The forecaster’s yellow weather warning for torrential downpours, accompanied by hail and strong gusts on Friday afternoon and into the evening, has been extended to cover the south east of England, as well as northern and eastern parts of the country.
A mix of toxic air, extreme highs, emissions from the continent and a lack of cloud cover have caused a “high” air pollution alert to be issued for London.
Air quality alerts will be displayed at bus stops, river piers, on busy roads and at the entrances to London Underground stations on Thursday.
Mayor Sadiq Khan said: “This is the second time in six months that we have had to use the ‘high’ alert system and shows just why air pollution is a public health crisis.”
Children, the elderly and people with lung or heart problems have been advised to reduce strenuous exercise and physical exertion.

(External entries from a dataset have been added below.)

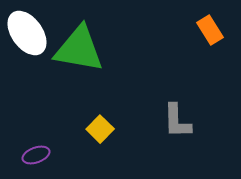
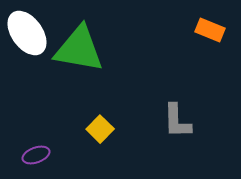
orange rectangle: rotated 36 degrees counterclockwise
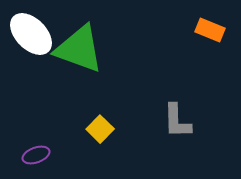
white ellipse: moved 4 px right, 1 px down; rotated 9 degrees counterclockwise
green triangle: rotated 10 degrees clockwise
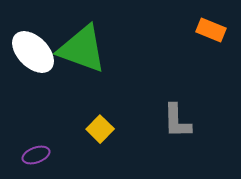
orange rectangle: moved 1 px right
white ellipse: moved 2 px right, 18 px down
green triangle: moved 3 px right
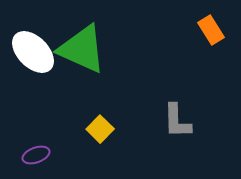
orange rectangle: rotated 36 degrees clockwise
green triangle: rotated 4 degrees clockwise
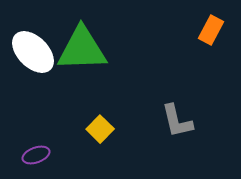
orange rectangle: rotated 60 degrees clockwise
green triangle: rotated 26 degrees counterclockwise
gray L-shape: rotated 12 degrees counterclockwise
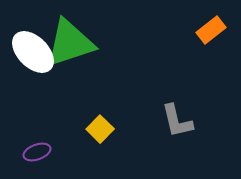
orange rectangle: rotated 24 degrees clockwise
green triangle: moved 12 px left, 6 px up; rotated 16 degrees counterclockwise
purple ellipse: moved 1 px right, 3 px up
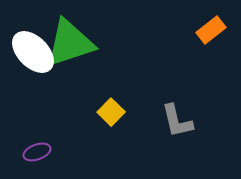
yellow square: moved 11 px right, 17 px up
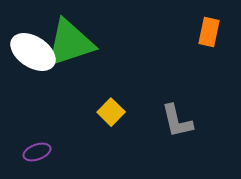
orange rectangle: moved 2 px left, 2 px down; rotated 40 degrees counterclockwise
white ellipse: rotated 12 degrees counterclockwise
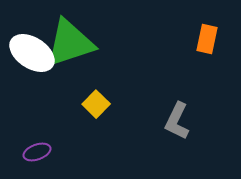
orange rectangle: moved 2 px left, 7 px down
white ellipse: moved 1 px left, 1 px down
yellow square: moved 15 px left, 8 px up
gray L-shape: rotated 39 degrees clockwise
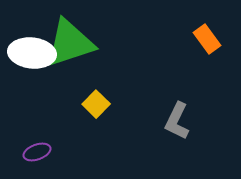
orange rectangle: rotated 48 degrees counterclockwise
white ellipse: rotated 27 degrees counterclockwise
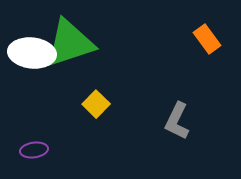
purple ellipse: moved 3 px left, 2 px up; rotated 12 degrees clockwise
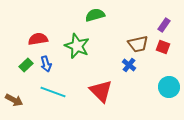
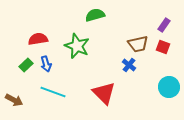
red triangle: moved 3 px right, 2 px down
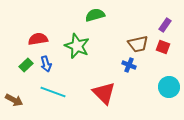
purple rectangle: moved 1 px right
blue cross: rotated 16 degrees counterclockwise
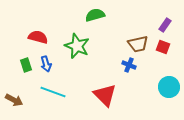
red semicircle: moved 2 px up; rotated 24 degrees clockwise
green rectangle: rotated 64 degrees counterclockwise
red triangle: moved 1 px right, 2 px down
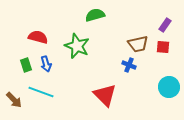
red square: rotated 16 degrees counterclockwise
cyan line: moved 12 px left
brown arrow: rotated 18 degrees clockwise
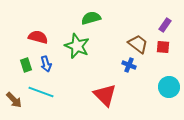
green semicircle: moved 4 px left, 3 px down
brown trapezoid: rotated 130 degrees counterclockwise
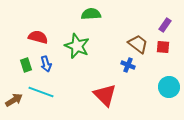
green semicircle: moved 4 px up; rotated 12 degrees clockwise
blue cross: moved 1 px left
brown arrow: rotated 78 degrees counterclockwise
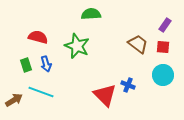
blue cross: moved 20 px down
cyan circle: moved 6 px left, 12 px up
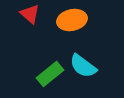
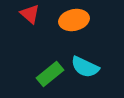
orange ellipse: moved 2 px right
cyan semicircle: moved 2 px right, 1 px down; rotated 12 degrees counterclockwise
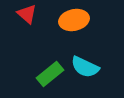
red triangle: moved 3 px left
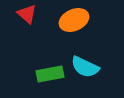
orange ellipse: rotated 12 degrees counterclockwise
green rectangle: rotated 28 degrees clockwise
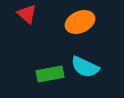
orange ellipse: moved 6 px right, 2 px down
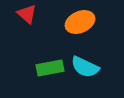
green rectangle: moved 6 px up
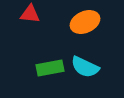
red triangle: moved 3 px right; rotated 35 degrees counterclockwise
orange ellipse: moved 5 px right
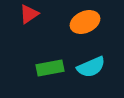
red triangle: moved 1 px left; rotated 40 degrees counterclockwise
cyan semicircle: moved 6 px right; rotated 48 degrees counterclockwise
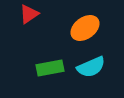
orange ellipse: moved 6 px down; rotated 12 degrees counterclockwise
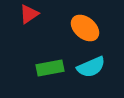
orange ellipse: rotated 76 degrees clockwise
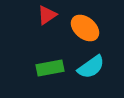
red triangle: moved 18 px right, 1 px down
cyan semicircle: rotated 12 degrees counterclockwise
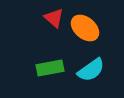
red triangle: moved 7 px right, 3 px down; rotated 45 degrees counterclockwise
cyan semicircle: moved 3 px down
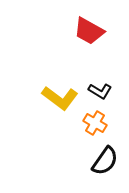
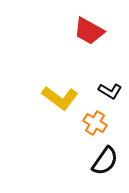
black L-shape: moved 10 px right
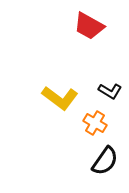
red trapezoid: moved 5 px up
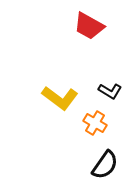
black semicircle: moved 4 px down
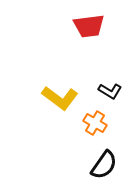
red trapezoid: rotated 36 degrees counterclockwise
black semicircle: moved 1 px left
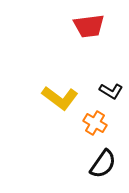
black L-shape: moved 1 px right
black semicircle: moved 1 px left, 1 px up
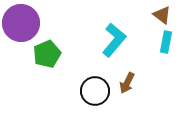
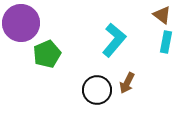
black circle: moved 2 px right, 1 px up
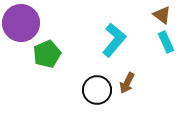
cyan rectangle: rotated 35 degrees counterclockwise
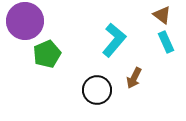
purple circle: moved 4 px right, 2 px up
brown arrow: moved 7 px right, 5 px up
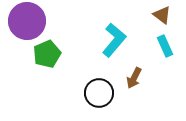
purple circle: moved 2 px right
cyan rectangle: moved 1 px left, 4 px down
black circle: moved 2 px right, 3 px down
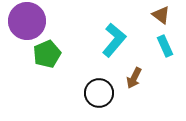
brown triangle: moved 1 px left
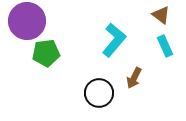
green pentagon: moved 1 px left, 1 px up; rotated 16 degrees clockwise
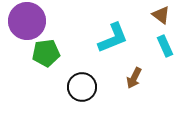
cyan L-shape: moved 1 px left, 2 px up; rotated 28 degrees clockwise
black circle: moved 17 px left, 6 px up
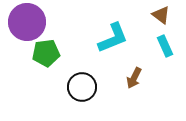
purple circle: moved 1 px down
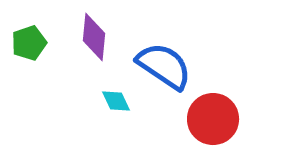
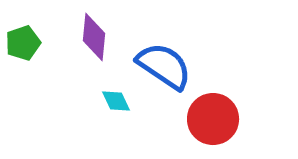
green pentagon: moved 6 px left
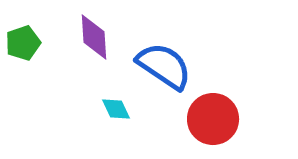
purple diamond: rotated 9 degrees counterclockwise
cyan diamond: moved 8 px down
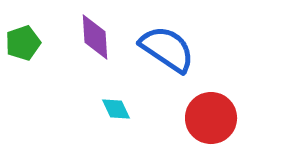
purple diamond: moved 1 px right
blue semicircle: moved 3 px right, 17 px up
red circle: moved 2 px left, 1 px up
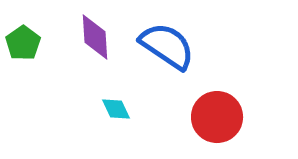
green pentagon: rotated 16 degrees counterclockwise
blue semicircle: moved 3 px up
red circle: moved 6 px right, 1 px up
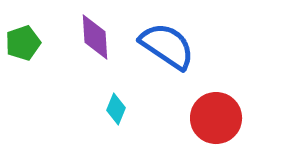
green pentagon: rotated 16 degrees clockwise
cyan diamond: rotated 48 degrees clockwise
red circle: moved 1 px left, 1 px down
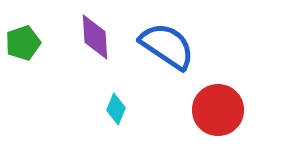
red circle: moved 2 px right, 8 px up
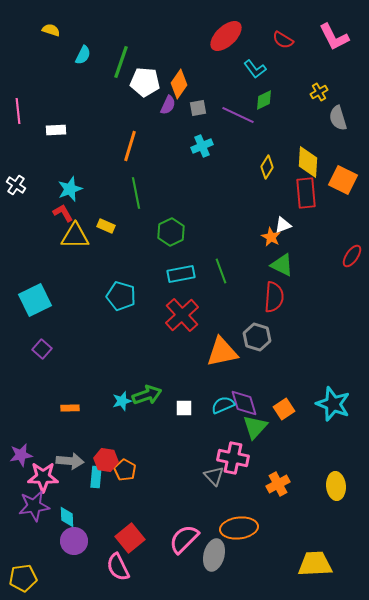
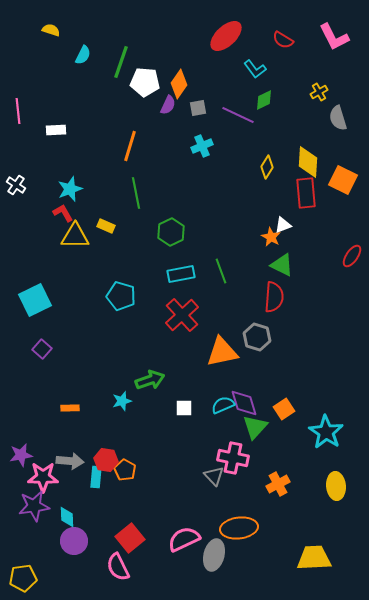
green arrow at (147, 395): moved 3 px right, 15 px up
cyan star at (333, 404): moved 7 px left, 28 px down; rotated 12 degrees clockwise
pink semicircle at (184, 539): rotated 20 degrees clockwise
yellow trapezoid at (315, 564): moved 1 px left, 6 px up
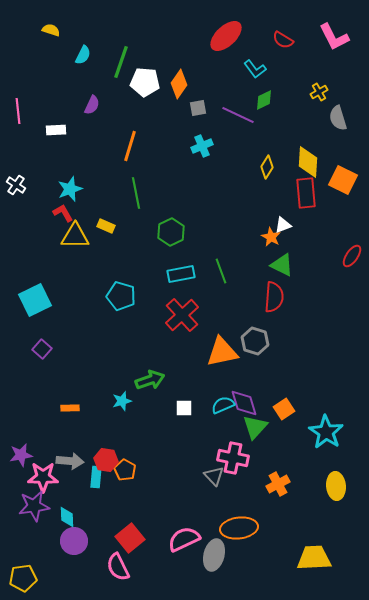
purple semicircle at (168, 105): moved 76 px left
gray hexagon at (257, 337): moved 2 px left, 4 px down
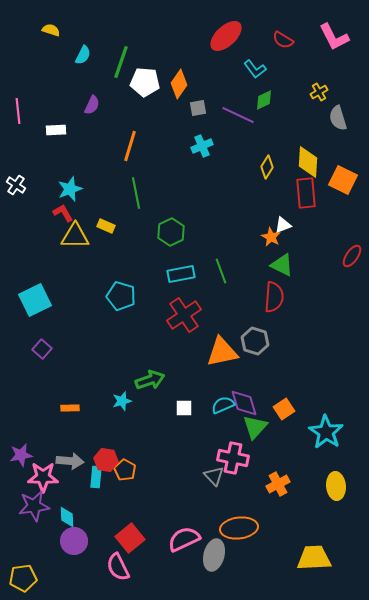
red cross at (182, 315): moved 2 px right; rotated 8 degrees clockwise
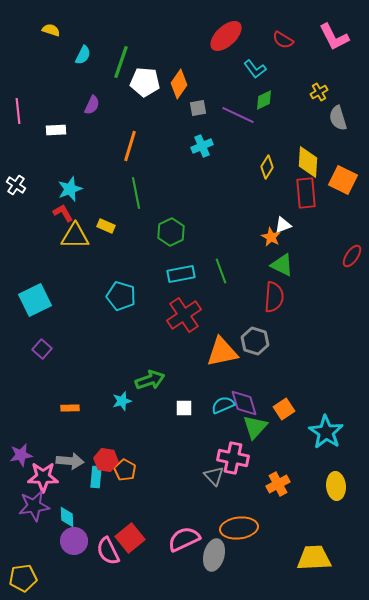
pink semicircle at (118, 567): moved 10 px left, 16 px up
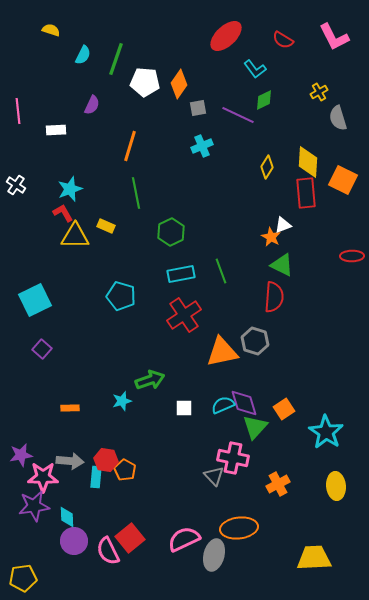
green line at (121, 62): moved 5 px left, 3 px up
red ellipse at (352, 256): rotated 55 degrees clockwise
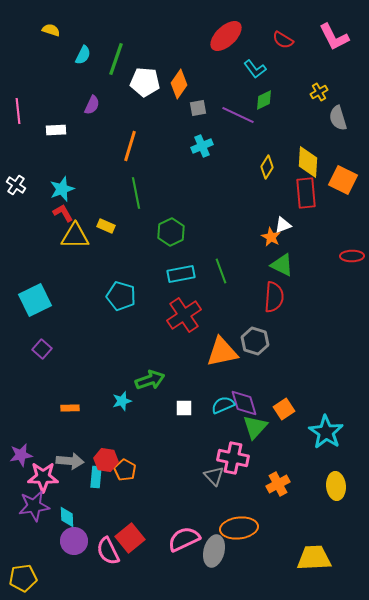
cyan star at (70, 189): moved 8 px left
gray ellipse at (214, 555): moved 4 px up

Meanwhile, Health Secretary Matt Hancock has been urged to set out what measures he is taking to make sure the NHS can cope with the heatwave.
Shadow health secretary Jon Ashworth said hospitals are facing year-round pressures, saying “the traditional lull in NHS activity during the quieter summer months is a thing of the past”.
Blood supplies have dropped, health officials have said, saying some people have been too dehydrated to donate while others have chosen to stay in the sun.
MPs have warned heat-related deaths will treble by mid-century unless the Government takes action to tackle the dangers of soaring summer temperatures.
Without the Government developing a strategy to protect vulnerable people, such as the elderly, numbers dying from the heat could rise to 7,000 a year by 2050, a report from the parliamentary Environmental Audit Committee said.
The committee called on the Government to take action to ensure homes, hospitals, care homes, offices, cities, water supplies and transport networks can cope with rising temperatures.
Scientists have warned that climate change is making such heat extremes more likely, and the report comes as northern Europe swelters in a prolonged heatwave.
Wildfires in Greece have claimed the lives of at least 80 people, including Irishman Brian O’Callaghan-Westropp, who was there on honeymoon.
He and his new wife Zoe Holohan, who is in hospital after suffering burns to her head and hands, had flown to Greece on Saturday following their wedding in Co Meath two days earlier.
An amber “heat health watch” warning remains in place for parts of England, with people being warned to try to stay out of the sun between 11am and 3pm.
Following the driest first half of summer on record, farming leaders warned crops are being hit and livestock are having to be fed with feed that should be held for winter as grasslands are parched.
The dry spell has been most prolonged in East Anglia and south-east England where the last day of very widespread rainfall was seen on May 29.
Firefighters have urged the public to avoid “careless and reckless” behaviour during the ongoing heatwave as crews across the country deal with a high number of field fires.
The thunderstorms could lead to flooding of homes and businesses, difficult driving conditions and potential power cuts, the Met Office warned.
Scotland and Northern Ireland have been experiencing recent temperatures nearer normal for the time of year.
Paul Gundersen, chief meteorologist at the Met Office, said: “If you’re looking for somewhere to escape the heat, western and northern areas will have pleasantly warm mid 20s Celsius, although across Northern Ireland and western Scotland this may be accompanied by occasionally cloudy skies.”